Reputation: 53
I need a help to know how to find the optimal number of number of clusters using k-means cluster in R.
My code is
library(cluster)
library(factoextra)
#read data
data<-read.csv("..\file.txt",header=FALSE, sep=" ")
#determine number of clusters to use
k.max<- 22
wss <- sapply(2:k.max, function(k){kmeans(data, k, nstart=10 )$tot.withinss})
print(wss)
plot(2:k.max, wss, type="b", pch = 19, xlab="Number of clusters K", ylab="Total within-clusters sum of squares")
fviz_nbclust(data, kmeans, method = "wss") + geom_vline(xintercept = 3, linetype = 2)

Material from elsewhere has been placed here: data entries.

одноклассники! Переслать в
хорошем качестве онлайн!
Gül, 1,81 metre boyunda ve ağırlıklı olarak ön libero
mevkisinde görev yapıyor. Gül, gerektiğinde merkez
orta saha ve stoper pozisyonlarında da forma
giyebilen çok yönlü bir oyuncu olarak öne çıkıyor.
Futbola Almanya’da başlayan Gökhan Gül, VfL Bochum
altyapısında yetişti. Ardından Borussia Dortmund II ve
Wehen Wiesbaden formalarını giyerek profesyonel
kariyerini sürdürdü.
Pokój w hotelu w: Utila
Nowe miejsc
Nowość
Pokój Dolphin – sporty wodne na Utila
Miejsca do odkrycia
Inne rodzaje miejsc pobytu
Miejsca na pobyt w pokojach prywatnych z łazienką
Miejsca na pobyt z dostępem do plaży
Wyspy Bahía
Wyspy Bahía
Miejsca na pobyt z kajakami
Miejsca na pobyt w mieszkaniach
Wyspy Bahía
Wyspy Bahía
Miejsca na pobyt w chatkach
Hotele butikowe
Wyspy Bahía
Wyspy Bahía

I get the plot, but I still do not know how to find the number?
Thanks
Upvotes: 3
Views: 10858
Reputation: 41
n_clust<-fviz_nbclust(df, kmeans, method = "silhouette",k.max = 30)
n_clust<-n_clust$data
max_cluster<-as.numeric(n_clust$clusters[which.max(n_clust$y)])
Upvotes: 4
Reputation: 77454
There is no sound mathematical definition of the "elbow" (because of having different scales on x and y, there is no angle), and in plots like yours there probably is no "elbow" at all.
Most likely, k-means did not work for any k. This happens quite often. For example if your data doesn't contain clusters.
Try generating uniform data, and do the same plot - it will look similar.
Upvotes: 0